Flock aurait tenté de transformer des chauffeurs Uber en mouchards mobiles

août 08, 2026

Les caméras de lecture automatique des plaques d’immatriculation de Flock Safety sont devenues des cibles de la colère publique et, de plus en plus, des actes de vandalisme, lorsque des personnes les dérobent ou les détruisent en pleine nuit. L’entreprise avait envisagé, à un moment donné, de maintenir ses yeux ouverts d’une manière plus difficile à déceler, en équipant des dashcams sur des véhicules de covoiturage et de livraison de la capacité à scanner les plaques pendant qu’ils sont sur la route.

Lors d’une présentation de présentation apparemment préparée pour le Bureau du Procureur Général de Géorgie, Flock aurait vanté un partenariat prévu avec Nexar, un fabricant populaire de dashcams. L’accord théorique aurait utilisé le réseau de caméras de Nexar pour scanner les plaques des véhicules pendant que les conducteurs vaquèrent à leurs activités. Flock aurait apparemment suggéré de créer un réseau de plus de 350 000 chauffeurs Uber, Lyft et autres services de livraison qui serviraient tous d’yeux pour l’entreprise.

Le partenariat entre Flock et Nexar n’a finalement jamais vu le jour. Mais le fait qu’il ait échoué ne minimise pas réellement l’inquiétude quant au fait que l’entreprise ait tenté de le faire aboutir. Il est important de noter qu’il n’est pas clair si les conducteurs seraient informés du fait que leur caméra agirait comme un indicateur ou non — il est possible que les balayages aient lieu sans aucune indication évidente que ce qui était capturé sur leur dashcam était partagé avec Flock — et vraisemblablement avec les forces de l’ordre.

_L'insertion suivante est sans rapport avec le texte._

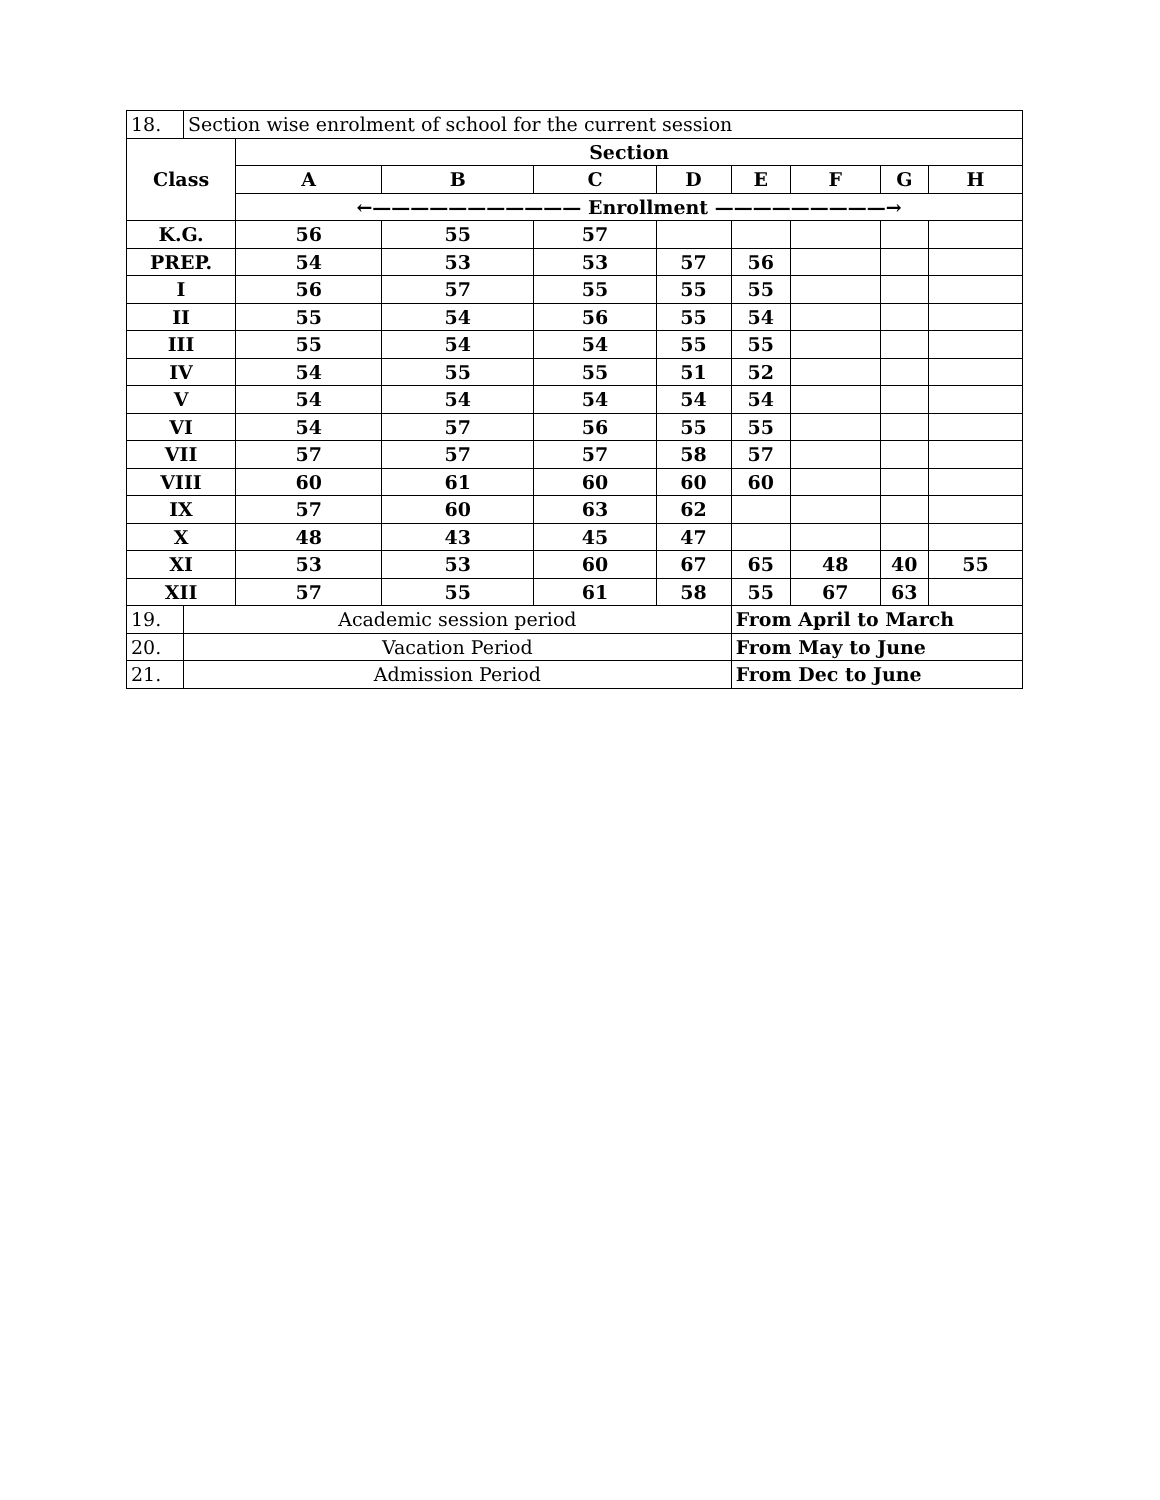| 18. | Section wise enrolment of school for the current session | | | | | | | | |
| Class | | Section | | | | | | | |
| | | A | B | C | D | E | F | G | H |
| | | ←——————————— Enrollment —————————→ | | | | | | | |
| K.G. | | 56 | 55 | 57 | | | | | |
| PREP. | | 54 | 53 | 53 | 57 | 56 | | | |
| I | | 56 | 57 | 55 | 55 | 55 | | | |
| II | | 55 | 54 | 56 | 55 | 54 | | | |
| III | | 55 | 54 | 54 | 55 | 55 | | | |
| IV | | 54 | 55 | 55 | 51 | 52 | | | |
| V | | 54 | 54 | 54 | 54 | 54 | | | |
| VI | | 54 | 57 | 56 | 55 | 55 | | | |
| VII | | 57 | 57 | 57 | 58 | 57 | | | |
| VIII | | 60 | 61 | 60 | 60 | 60 | | | |
| IX | | 57 | 60 | 63 | 62 | | | | |
| X | | 48 | 43 | 45 | 47 | | | | |
| XI | | 53 | 53 | 60 | 67 | 65 | 48 | 40 | 55 |
| XII | | 57 | 55 | 61 | 58 | 55 | 67 | 63 | |
| 19. | Academic session period | | | | | From April to March | | | |
| 20. | Vacation Period | | | | | From May to June | | | |
| 21. | Admission Period | | | | | From Dec to June | | | |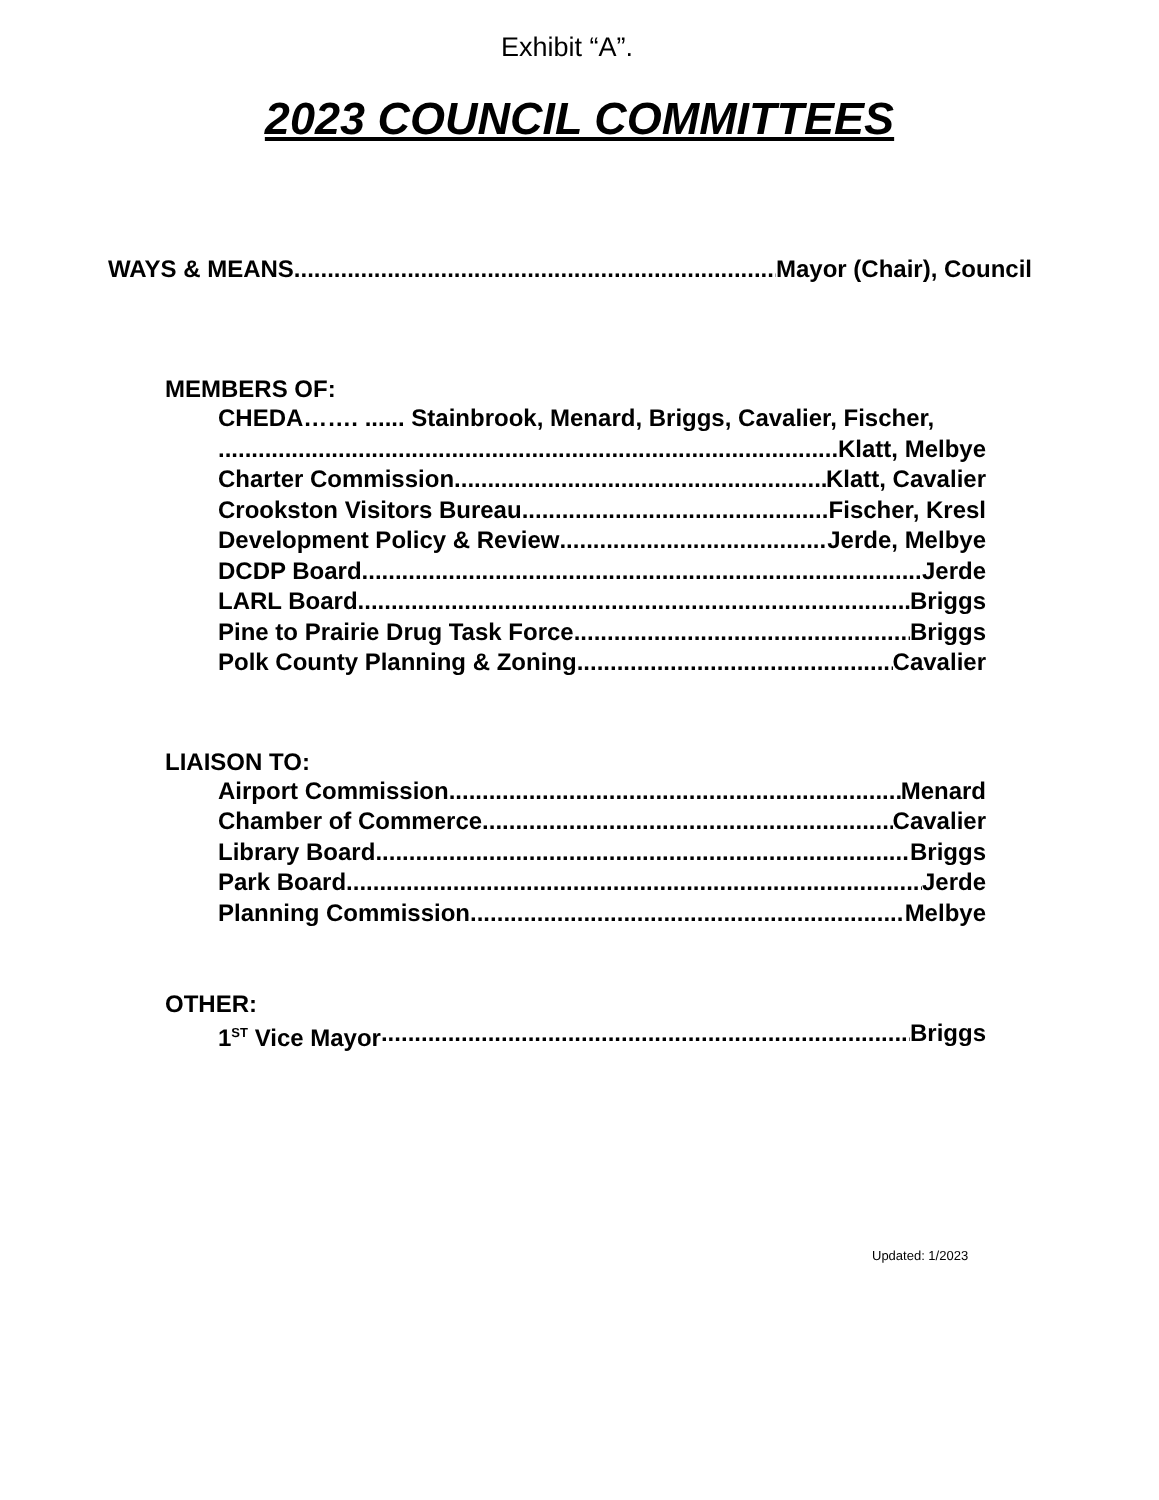Exhibit “A”.
2023 COUNCIL COMMITTEES
WAYS & MEANS Mayor (Chair), Council
MEMBERS OF:
CHEDA……. ...... Stainbrook, Menard, Briggs, Cavalier, Fischer,
Klatt, Melbye
Charter Commission Klatt, Cavalier
Crookston Visitors Bureau Fischer, Kresl
Development Policy & Review Jerde, Melbye
DCDP Board Jerde
LARL Board Briggs
Pine to Prairie Drug Task Force Briggs
Polk County Planning & Zoning Cavalier
LIAISON TO:
Airport Commission Menard
Chamber of Commerce Cavalier
Library Board Briggs
Park Board Jerde
Planning Commission. Melbye
OTHER:
1<sup>ST</sup> Vice Mayor Briggs
Updated: 1/2023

Gizmodo a contacté Flock pour obtenir des informations supplémentaires mais n’a pas reçu de réponse au moment de la publication.

Nexar est déjà engagé dans un projet assez colossal consistant à collecter des données auprès de ses conducteurs. L’entreprise affirme anonymiser les données recueillies par ses dashcams et les vendre à des tiers et publie une carte en temps réel entièrement générée par les utilisateurs, appelée CityStream. La question de savoir si les conducteurs savent qu’ils contribuent à cela ou non est incertaine — selon 404 Media, dans certaines juridictions, les utilisateurs contribuent automatiquement leurs données à CityStream et doivent se désinscrire s’ils ne souhaitent pas les partager.

Flock n’est pas la seule entreprise à apparemment concevoir l’idée de transformer des véhicules en surveillance mobile au nom de la “sécurité”. Plus tôt cette année, une société appelée BusPatrol — qui utilise des caméras sur des bus scolaires pour identifier les personnes qui franchissent l’armature Stop déployée — a été critiquée lorsqu’il a été révélé qu’elle envisageait de permettre aux forces de l’ordre d’utiliser ces caméras pour scanner les plaques d’immatriculation. Compte tenu des abus que les forces de l’ordre à travers le pays ont déjà commis avec l’accès aux caméras de Flock, il semble que la dernière chose dont elles aient besoin soit davantage d’angles de caméras à examiner.

Gandi Shah

Entrepreneur franco-indien basé à Paris, je suis passionné par l’informatique et l’écosystème technologique depuis de nombreuses années. À travers Le Bar de Gandi, je partage mes analyses, mes découvertes d’outils et mon regard sur les innovations qui façonnent le monde numérique. Mon objectif est simple : expliquer la tech de manière claire et mettre en lumière les tendances qui comptent vraiment.